Informant Snowden fliegt Richtung Moskau

Edward Snowden ist unterdessen von Hongkong Richtung Moskau abgeflogen. Die Zeitung "South China Morning Post" berichtete, Russland sei allerdings nicht das eigentliche Ziel. Die Reiseroute führe über die kubanische Hauptstadt Havanna nach Caracas in Venezuela, meldete der Radiosender Echo Moskwy heute unter Berufung auf einen Mitarbeiter von Aeroflot. Snowden befand sich am Mittag an Bord eines Aeroflot-Flugzeugs von Hongkong nach Moskau und soll dort um 17:15 Uhr Ortszeit (15:15 Uhr MESZ) landen. Im Transitbereich des Flughafens Scheremetjewo will Snowden nach den Angaben Richtung Lateinamerika umsteigen.

Die Regierung der chinesischen Sonderverwaltungsregion bestätigte die Ausreise von Snowden. Es habe "keine rechtliche Grundlage" gegeben, ihn an der Ausreise zu hindern, hieß es nach Angaben des öffentlichen Radios RTHK in einer Mitteilung.

Die USA haben Snowden wegen Geheimnisverrats angeklagt und seine Festnahme in Hongkong beantragt.
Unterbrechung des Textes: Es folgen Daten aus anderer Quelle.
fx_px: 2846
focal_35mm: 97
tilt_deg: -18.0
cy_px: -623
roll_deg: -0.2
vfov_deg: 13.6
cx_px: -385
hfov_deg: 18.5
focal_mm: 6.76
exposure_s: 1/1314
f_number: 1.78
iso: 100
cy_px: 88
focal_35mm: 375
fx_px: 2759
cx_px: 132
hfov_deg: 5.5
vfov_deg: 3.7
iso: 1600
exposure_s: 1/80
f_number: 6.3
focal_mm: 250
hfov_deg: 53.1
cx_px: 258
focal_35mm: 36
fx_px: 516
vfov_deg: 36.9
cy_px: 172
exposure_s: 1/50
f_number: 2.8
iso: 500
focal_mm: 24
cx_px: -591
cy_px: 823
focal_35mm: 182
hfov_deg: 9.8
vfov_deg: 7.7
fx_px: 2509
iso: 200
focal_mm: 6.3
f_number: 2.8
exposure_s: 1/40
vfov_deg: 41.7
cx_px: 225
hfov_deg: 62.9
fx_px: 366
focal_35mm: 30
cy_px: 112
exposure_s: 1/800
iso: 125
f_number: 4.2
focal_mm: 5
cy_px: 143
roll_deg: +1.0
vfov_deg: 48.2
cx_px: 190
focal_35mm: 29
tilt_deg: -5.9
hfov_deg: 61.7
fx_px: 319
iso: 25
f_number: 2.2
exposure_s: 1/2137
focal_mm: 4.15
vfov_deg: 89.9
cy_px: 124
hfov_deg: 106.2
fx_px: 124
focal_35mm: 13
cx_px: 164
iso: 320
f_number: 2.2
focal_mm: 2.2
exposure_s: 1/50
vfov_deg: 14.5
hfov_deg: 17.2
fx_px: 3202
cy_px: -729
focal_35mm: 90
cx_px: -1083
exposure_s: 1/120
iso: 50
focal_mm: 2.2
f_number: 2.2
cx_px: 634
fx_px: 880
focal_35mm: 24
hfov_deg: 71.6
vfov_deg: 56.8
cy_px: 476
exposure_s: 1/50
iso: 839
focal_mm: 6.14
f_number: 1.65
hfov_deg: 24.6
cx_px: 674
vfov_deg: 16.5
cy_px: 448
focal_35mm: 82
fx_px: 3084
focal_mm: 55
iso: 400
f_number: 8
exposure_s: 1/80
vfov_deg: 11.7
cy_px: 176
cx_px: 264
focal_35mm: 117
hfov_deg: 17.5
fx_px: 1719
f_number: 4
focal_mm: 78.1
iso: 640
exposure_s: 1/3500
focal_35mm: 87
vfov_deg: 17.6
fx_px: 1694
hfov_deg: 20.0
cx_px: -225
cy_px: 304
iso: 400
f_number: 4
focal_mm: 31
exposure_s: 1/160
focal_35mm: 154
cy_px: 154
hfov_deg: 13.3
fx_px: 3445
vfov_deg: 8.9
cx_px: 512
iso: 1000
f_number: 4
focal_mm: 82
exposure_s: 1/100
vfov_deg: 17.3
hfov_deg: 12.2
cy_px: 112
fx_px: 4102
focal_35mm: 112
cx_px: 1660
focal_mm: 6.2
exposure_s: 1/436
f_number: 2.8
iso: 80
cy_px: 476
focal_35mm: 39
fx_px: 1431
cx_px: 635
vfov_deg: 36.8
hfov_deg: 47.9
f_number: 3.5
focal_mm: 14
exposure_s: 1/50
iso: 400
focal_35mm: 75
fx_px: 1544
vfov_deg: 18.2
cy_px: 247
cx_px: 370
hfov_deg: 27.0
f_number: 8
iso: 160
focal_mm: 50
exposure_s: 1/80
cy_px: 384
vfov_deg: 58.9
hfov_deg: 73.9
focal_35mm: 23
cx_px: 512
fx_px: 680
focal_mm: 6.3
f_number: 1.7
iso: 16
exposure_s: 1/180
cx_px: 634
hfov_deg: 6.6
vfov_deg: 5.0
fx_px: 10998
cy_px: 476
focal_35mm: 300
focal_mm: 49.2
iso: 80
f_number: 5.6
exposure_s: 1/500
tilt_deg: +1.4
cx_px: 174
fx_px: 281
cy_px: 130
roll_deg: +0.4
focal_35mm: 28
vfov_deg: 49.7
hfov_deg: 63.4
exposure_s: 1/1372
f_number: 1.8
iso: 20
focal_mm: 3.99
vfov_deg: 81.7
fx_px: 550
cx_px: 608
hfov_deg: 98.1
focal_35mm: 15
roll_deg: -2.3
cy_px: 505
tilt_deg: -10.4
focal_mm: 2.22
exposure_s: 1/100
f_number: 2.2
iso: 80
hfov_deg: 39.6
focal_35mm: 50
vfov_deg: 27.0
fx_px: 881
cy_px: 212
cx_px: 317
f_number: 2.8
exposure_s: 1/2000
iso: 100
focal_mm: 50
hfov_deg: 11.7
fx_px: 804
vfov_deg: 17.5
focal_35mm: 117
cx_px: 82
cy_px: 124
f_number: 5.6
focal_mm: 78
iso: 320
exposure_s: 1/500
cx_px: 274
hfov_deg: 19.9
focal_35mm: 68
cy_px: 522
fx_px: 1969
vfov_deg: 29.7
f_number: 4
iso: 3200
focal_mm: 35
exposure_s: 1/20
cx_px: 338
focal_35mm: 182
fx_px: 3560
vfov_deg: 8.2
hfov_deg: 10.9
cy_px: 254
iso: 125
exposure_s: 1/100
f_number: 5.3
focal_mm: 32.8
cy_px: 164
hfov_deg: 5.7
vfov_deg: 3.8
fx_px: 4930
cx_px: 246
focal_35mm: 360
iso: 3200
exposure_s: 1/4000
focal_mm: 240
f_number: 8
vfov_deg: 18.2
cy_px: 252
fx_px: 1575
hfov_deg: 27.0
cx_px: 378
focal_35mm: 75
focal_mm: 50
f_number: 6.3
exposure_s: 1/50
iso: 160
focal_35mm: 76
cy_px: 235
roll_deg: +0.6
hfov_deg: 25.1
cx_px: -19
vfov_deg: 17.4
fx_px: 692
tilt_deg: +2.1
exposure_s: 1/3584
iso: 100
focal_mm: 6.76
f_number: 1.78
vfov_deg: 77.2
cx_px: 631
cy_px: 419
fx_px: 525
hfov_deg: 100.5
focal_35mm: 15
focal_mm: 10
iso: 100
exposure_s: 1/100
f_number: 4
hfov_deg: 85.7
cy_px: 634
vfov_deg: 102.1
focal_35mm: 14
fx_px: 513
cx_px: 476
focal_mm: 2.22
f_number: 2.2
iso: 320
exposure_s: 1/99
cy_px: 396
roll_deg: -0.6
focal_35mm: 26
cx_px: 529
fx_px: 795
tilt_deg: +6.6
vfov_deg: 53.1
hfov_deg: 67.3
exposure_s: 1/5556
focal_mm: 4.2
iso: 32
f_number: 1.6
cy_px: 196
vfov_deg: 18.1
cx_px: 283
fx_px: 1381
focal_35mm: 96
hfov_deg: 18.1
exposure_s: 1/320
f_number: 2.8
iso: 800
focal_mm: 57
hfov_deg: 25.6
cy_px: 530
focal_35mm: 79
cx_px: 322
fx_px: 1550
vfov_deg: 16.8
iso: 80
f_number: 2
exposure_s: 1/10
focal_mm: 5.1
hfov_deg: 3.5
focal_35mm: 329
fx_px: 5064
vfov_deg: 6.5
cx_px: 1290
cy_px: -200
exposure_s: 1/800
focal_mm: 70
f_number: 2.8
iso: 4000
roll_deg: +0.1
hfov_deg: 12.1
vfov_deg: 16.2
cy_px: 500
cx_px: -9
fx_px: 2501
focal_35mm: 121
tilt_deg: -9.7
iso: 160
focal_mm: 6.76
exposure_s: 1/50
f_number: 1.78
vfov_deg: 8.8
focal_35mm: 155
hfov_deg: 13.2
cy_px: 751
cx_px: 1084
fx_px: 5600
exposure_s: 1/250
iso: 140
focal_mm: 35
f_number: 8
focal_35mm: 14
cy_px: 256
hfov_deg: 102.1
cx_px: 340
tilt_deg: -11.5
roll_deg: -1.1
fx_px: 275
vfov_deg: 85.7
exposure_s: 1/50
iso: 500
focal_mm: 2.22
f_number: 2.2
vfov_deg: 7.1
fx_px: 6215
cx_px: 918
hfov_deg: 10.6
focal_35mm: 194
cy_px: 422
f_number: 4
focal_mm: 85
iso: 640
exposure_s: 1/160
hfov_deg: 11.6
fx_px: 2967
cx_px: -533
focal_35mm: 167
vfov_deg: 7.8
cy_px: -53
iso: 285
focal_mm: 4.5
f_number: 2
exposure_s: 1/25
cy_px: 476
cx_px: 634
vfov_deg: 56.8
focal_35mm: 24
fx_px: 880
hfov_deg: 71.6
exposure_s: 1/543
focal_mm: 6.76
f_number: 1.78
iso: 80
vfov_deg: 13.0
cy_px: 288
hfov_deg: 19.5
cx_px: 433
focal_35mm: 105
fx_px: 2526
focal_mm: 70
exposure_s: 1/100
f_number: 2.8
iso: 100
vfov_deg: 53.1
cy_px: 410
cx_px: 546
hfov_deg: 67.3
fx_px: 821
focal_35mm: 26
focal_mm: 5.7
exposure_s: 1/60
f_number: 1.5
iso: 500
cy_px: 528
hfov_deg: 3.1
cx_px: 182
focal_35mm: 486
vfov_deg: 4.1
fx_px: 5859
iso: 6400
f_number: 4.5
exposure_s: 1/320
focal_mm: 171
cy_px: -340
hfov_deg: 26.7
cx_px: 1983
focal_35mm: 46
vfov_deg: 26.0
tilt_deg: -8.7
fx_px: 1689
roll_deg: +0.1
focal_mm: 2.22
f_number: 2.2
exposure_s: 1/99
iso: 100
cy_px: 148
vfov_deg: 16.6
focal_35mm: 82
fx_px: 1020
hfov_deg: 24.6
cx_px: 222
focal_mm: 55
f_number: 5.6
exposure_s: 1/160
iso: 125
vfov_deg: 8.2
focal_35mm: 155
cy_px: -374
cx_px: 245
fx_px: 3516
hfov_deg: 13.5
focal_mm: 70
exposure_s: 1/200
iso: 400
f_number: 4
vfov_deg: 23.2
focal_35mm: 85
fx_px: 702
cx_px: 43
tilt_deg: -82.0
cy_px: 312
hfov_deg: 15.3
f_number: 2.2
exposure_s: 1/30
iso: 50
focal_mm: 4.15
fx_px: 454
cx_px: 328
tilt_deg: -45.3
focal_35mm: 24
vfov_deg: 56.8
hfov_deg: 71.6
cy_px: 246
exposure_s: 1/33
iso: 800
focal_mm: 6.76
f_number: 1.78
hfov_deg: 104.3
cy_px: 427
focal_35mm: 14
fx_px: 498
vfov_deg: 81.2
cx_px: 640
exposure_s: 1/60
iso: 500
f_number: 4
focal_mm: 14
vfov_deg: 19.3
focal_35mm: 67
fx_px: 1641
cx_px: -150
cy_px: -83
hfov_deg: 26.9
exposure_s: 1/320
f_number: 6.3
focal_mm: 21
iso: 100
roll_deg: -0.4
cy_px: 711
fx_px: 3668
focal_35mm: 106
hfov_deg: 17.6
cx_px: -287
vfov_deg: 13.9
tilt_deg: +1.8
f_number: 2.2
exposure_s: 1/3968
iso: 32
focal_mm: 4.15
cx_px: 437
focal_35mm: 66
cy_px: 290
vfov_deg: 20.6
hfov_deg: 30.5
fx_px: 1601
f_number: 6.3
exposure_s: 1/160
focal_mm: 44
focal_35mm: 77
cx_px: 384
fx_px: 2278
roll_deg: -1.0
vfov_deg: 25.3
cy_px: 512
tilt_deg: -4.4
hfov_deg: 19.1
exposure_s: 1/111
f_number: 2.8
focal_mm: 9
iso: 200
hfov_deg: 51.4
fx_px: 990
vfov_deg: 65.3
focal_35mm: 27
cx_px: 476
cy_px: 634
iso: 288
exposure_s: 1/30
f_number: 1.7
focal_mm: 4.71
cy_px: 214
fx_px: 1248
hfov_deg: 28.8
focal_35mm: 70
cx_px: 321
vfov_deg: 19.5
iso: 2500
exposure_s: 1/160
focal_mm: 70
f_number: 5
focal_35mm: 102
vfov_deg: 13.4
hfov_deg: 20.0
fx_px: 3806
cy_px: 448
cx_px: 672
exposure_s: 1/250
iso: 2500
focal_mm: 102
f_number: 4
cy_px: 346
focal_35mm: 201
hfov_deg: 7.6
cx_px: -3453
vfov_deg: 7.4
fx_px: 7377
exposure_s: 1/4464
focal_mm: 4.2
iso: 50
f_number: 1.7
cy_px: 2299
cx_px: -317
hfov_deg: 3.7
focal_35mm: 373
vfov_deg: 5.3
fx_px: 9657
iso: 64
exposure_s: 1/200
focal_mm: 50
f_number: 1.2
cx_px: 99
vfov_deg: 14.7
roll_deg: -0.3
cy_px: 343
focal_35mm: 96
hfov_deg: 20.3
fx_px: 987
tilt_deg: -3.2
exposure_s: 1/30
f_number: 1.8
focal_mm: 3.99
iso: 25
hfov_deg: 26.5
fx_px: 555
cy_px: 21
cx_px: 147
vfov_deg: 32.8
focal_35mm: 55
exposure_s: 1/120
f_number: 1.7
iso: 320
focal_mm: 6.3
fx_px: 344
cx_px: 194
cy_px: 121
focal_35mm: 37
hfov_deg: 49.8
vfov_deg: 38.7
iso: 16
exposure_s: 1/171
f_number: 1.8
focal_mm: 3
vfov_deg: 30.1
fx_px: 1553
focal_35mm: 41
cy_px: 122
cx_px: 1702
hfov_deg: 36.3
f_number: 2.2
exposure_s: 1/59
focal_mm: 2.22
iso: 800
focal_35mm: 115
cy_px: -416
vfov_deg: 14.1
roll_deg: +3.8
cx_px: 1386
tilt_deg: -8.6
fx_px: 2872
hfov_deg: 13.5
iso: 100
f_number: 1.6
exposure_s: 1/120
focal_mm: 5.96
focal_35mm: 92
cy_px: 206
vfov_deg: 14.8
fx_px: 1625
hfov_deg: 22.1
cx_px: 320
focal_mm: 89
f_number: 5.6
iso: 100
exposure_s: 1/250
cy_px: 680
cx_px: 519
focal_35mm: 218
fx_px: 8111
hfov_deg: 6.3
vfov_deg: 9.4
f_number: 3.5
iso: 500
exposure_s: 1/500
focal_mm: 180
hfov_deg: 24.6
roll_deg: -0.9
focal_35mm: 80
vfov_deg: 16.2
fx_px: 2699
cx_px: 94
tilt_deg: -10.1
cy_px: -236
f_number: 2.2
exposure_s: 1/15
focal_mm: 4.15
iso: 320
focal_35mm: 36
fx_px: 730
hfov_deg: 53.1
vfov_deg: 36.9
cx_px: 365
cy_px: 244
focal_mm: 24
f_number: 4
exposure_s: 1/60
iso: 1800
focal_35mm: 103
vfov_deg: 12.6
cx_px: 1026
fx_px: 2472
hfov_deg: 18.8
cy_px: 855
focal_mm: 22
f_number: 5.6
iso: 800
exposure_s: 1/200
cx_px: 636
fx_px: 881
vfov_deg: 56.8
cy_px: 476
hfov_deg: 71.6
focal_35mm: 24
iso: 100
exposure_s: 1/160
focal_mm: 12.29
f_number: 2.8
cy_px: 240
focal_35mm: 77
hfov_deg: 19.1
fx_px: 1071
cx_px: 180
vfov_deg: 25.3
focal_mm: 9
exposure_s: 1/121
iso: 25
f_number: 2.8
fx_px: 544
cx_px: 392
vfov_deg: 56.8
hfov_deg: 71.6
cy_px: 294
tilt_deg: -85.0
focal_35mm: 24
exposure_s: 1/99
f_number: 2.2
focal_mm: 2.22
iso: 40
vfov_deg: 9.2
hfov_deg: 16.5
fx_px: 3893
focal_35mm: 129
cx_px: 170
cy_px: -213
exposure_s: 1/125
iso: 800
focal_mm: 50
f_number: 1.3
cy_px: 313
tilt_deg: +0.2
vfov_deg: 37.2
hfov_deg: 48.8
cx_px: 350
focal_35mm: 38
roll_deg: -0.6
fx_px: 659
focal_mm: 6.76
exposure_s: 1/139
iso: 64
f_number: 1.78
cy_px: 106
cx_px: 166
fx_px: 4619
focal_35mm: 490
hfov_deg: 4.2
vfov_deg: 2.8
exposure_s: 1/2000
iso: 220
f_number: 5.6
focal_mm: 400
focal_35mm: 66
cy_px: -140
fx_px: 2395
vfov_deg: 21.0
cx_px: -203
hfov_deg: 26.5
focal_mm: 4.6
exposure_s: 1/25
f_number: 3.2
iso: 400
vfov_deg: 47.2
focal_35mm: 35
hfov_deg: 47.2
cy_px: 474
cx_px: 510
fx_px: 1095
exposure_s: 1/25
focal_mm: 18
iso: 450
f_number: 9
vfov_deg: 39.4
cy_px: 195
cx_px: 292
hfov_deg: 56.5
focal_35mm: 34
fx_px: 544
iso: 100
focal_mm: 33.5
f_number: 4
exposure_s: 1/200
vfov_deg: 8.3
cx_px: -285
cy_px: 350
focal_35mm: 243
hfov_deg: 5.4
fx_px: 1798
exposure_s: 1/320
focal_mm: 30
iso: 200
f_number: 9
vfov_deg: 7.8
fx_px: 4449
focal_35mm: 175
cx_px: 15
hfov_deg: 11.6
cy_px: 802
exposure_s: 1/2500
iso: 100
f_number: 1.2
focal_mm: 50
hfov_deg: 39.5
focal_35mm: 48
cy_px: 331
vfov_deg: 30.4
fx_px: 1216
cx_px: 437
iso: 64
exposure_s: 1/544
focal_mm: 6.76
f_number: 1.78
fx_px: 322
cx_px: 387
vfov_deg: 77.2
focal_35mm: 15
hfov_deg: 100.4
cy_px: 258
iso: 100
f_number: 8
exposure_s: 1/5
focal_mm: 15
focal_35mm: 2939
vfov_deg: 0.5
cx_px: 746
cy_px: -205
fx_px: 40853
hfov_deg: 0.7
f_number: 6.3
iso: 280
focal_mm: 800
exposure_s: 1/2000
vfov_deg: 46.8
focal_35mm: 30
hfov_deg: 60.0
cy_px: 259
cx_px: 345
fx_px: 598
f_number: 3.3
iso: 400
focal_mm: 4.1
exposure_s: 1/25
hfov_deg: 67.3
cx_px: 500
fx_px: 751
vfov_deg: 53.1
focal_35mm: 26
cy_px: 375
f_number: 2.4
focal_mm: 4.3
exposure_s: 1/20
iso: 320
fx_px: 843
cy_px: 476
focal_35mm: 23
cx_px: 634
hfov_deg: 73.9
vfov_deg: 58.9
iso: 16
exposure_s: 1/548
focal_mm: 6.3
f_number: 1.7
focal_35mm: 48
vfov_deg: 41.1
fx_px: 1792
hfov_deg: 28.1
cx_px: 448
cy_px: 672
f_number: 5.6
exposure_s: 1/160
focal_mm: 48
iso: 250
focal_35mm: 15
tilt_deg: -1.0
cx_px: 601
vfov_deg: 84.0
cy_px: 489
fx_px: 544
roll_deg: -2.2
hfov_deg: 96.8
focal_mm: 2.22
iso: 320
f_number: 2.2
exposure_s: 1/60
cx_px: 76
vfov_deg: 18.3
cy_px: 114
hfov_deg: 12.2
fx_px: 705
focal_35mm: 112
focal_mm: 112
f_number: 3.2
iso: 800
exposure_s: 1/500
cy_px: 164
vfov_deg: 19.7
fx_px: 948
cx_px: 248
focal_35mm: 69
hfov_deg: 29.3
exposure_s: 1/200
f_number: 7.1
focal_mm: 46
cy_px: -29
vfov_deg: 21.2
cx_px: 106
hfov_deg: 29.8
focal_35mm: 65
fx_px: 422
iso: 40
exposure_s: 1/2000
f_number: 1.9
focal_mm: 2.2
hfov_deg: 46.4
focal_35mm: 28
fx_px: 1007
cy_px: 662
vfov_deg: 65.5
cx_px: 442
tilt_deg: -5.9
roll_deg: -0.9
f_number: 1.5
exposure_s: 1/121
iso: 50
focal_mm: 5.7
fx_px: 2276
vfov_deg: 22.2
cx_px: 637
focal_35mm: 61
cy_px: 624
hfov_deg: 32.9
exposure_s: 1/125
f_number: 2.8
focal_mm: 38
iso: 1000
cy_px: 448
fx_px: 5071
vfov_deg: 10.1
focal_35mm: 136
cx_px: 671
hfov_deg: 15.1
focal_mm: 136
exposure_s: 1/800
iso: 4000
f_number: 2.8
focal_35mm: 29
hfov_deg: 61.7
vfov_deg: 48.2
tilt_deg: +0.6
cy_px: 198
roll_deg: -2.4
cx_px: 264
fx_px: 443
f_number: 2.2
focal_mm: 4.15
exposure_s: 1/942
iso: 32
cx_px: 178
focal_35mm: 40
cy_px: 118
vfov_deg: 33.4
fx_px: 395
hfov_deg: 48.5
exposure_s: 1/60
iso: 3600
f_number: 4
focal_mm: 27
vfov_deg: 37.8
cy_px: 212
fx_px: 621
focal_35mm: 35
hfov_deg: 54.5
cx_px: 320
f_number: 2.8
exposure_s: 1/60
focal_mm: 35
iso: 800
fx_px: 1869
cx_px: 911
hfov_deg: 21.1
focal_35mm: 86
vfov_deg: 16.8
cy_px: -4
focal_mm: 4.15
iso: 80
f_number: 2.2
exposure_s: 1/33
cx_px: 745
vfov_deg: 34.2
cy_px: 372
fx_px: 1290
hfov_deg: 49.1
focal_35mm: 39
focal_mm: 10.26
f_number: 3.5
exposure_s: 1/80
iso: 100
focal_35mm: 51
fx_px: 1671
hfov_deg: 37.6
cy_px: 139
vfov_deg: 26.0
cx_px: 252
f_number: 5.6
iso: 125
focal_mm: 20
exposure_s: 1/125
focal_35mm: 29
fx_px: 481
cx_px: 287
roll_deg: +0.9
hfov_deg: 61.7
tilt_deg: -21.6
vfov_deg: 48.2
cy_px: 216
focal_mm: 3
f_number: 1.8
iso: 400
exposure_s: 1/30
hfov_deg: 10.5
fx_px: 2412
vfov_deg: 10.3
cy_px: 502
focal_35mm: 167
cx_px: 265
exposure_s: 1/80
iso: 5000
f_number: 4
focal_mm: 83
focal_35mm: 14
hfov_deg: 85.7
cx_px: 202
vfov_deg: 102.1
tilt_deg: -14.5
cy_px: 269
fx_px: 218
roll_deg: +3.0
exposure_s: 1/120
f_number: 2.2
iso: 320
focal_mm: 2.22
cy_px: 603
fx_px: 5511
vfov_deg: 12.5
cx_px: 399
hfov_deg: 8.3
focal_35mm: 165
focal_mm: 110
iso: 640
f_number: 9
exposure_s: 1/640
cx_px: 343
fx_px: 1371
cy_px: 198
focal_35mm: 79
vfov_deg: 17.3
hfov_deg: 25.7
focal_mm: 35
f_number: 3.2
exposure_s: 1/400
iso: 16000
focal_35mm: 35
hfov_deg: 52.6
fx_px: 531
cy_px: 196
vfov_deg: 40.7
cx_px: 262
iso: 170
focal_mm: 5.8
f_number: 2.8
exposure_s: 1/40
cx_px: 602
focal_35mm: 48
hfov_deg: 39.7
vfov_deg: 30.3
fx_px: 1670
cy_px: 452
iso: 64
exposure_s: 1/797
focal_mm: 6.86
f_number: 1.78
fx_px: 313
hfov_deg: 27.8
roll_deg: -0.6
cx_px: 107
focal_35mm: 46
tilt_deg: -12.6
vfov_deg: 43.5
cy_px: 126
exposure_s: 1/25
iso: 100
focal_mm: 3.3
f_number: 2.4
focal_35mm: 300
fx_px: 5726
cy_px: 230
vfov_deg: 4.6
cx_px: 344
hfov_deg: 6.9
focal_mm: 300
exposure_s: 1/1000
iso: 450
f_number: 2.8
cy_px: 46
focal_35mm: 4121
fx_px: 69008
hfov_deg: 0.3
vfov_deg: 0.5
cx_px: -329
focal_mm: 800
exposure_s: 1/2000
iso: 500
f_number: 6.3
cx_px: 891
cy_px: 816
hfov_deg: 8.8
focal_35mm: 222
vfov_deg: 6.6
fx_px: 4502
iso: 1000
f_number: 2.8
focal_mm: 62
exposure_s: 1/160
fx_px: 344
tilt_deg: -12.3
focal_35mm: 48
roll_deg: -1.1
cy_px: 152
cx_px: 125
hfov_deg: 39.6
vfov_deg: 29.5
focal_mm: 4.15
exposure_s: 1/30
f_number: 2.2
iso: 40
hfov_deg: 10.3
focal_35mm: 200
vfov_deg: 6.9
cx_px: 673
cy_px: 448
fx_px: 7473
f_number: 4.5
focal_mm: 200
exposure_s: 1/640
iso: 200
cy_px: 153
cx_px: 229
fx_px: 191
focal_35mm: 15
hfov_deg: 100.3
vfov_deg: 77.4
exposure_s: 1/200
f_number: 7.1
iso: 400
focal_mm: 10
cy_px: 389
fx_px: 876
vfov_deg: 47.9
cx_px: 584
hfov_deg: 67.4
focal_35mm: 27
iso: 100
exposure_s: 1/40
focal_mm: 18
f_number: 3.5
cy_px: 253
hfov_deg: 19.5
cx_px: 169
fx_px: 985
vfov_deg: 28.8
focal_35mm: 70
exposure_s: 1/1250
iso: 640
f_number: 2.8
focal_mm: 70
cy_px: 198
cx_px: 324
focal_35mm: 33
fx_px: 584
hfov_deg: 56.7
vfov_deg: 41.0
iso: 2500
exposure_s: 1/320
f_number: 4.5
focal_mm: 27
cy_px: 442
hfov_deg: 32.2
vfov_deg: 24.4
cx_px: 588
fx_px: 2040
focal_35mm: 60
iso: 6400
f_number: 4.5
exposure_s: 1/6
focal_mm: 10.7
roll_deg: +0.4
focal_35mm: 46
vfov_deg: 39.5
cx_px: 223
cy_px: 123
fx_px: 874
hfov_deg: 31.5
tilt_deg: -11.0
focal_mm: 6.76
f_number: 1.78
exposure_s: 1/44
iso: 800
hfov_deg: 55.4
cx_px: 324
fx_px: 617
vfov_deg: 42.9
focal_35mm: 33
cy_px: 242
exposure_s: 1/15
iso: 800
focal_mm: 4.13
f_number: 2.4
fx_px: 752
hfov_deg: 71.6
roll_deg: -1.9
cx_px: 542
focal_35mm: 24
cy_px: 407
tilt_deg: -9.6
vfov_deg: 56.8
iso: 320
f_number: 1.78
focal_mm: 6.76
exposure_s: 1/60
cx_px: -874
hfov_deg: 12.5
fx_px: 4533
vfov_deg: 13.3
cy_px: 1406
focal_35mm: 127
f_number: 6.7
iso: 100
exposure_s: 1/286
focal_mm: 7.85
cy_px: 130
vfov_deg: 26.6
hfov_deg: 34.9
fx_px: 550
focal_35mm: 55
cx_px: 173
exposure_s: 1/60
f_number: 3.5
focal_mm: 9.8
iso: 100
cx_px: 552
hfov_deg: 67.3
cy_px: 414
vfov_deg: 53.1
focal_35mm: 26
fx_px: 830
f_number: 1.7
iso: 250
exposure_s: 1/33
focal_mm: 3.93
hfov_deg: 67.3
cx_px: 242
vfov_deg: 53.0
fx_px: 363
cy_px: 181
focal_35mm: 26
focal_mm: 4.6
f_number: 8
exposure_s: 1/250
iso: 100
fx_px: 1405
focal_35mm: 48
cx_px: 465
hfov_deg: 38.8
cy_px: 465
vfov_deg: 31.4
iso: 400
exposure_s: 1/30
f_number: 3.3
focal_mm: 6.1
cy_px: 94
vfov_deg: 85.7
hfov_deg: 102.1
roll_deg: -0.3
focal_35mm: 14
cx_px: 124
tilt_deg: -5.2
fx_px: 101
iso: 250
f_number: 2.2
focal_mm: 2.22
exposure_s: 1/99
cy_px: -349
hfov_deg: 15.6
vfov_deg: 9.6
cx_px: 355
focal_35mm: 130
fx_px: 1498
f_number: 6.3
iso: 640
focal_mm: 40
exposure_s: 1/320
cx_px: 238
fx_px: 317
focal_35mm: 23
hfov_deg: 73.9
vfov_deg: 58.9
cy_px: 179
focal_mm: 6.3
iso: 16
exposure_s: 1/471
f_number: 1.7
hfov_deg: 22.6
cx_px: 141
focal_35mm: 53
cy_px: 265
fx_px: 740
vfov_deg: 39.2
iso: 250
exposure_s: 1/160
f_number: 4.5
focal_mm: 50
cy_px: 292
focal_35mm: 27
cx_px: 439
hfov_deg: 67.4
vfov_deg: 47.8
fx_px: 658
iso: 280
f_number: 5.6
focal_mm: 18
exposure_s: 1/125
Da die vorgelegten Dokumente "nicht vollständig" die rechtlichen Anforderungen in Hongkong erfüllt hätten, seien die USA um zusätzliche Angaben gebeten worden, damit die Justizbehörden den Antrag prüfen könnten, teilte die Regierung mit. Bislang fehlten "ausreichende Informationen" dafür.

Die USA seien auch formell aufgefordert worden, die Berichte über Angriffe auf Computer in Hongkong durch amerikanische Behörden aufzuklären, teilte die Regierung weiter mit. Angesichts jahrelanger Vorwürfe der USA, das chinesische Hacker in Netzwerke und Computer in den USA eindringen, hatte die Regierung in Peking immer beteuert, dass China selbst Opfer großangelegter Computerspionage sei. Die Enthüllungen Snowdens stützten die chinesische Argumentation, weil plötzlich die USA als Täter darstünden, meinten Diplomaten in Peking.